Items from a data source:
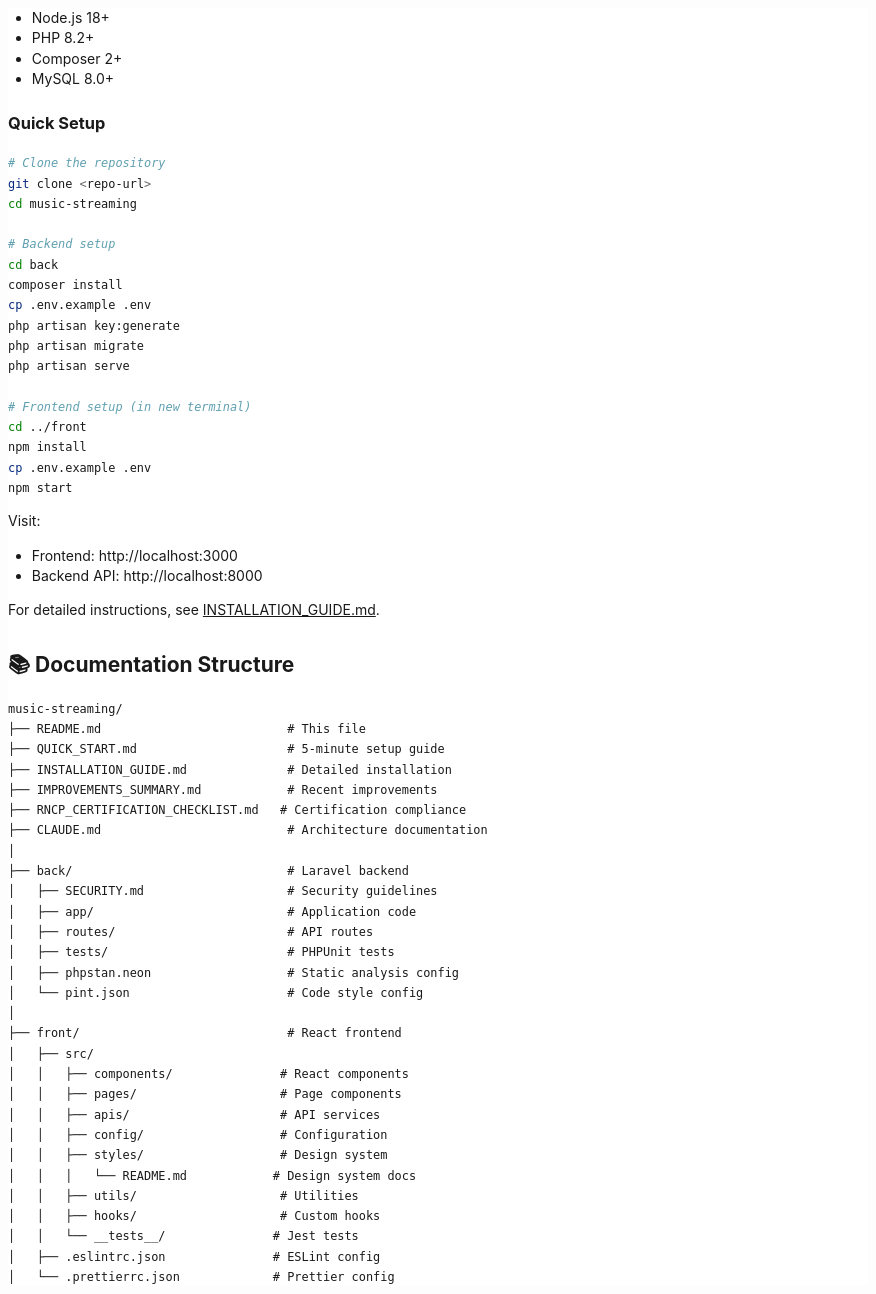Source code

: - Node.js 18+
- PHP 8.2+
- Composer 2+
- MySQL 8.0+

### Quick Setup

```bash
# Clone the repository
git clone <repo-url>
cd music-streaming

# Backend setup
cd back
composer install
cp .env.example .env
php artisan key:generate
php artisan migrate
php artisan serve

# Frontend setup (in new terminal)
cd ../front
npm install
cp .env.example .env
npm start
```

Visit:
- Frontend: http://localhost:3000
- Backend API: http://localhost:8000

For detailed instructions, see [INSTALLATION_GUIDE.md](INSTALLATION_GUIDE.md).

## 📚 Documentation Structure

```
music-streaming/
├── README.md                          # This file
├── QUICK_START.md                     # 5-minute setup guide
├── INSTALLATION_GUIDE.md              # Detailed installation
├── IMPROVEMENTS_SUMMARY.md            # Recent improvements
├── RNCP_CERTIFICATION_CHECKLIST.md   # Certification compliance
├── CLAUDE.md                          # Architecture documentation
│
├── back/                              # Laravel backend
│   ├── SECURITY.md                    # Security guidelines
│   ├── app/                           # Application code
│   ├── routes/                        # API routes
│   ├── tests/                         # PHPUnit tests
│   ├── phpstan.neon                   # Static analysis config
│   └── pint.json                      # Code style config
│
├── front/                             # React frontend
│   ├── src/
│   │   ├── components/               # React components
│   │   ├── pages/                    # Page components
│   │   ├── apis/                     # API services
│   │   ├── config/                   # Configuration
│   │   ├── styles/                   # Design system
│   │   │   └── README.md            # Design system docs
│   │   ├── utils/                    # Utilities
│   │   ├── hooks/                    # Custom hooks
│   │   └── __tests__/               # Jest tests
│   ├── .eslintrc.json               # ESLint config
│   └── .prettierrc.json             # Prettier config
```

**Task:**
Pictures stay out. Print the lines of the records above exactly, from the first through the one with "For detailed instructions, see".

**Exercise answer:**
Source code

: - Node.js 18+
- PHP 8.2+
- Composer 2+
- MySQL 8.0+

### Quick Setup

```bash
# Clone the repository
git clone <repo-url>
cd music-streaming

# Backend setup
cd back
composer install
cp .env.example .env
php artisan key:generate
php artisan migrate
php artisan serve

# Frontend setup (in new terminal)
cd ../front
npm install
cp .env.example .env
npm start
```

Visit:
- Frontend: http://localhost:3000
- Backend API: http://localhost:8000

For detailed instructions, see [INSTALLATION_GUIDE.md](INSTALLATION_GUIDE.md).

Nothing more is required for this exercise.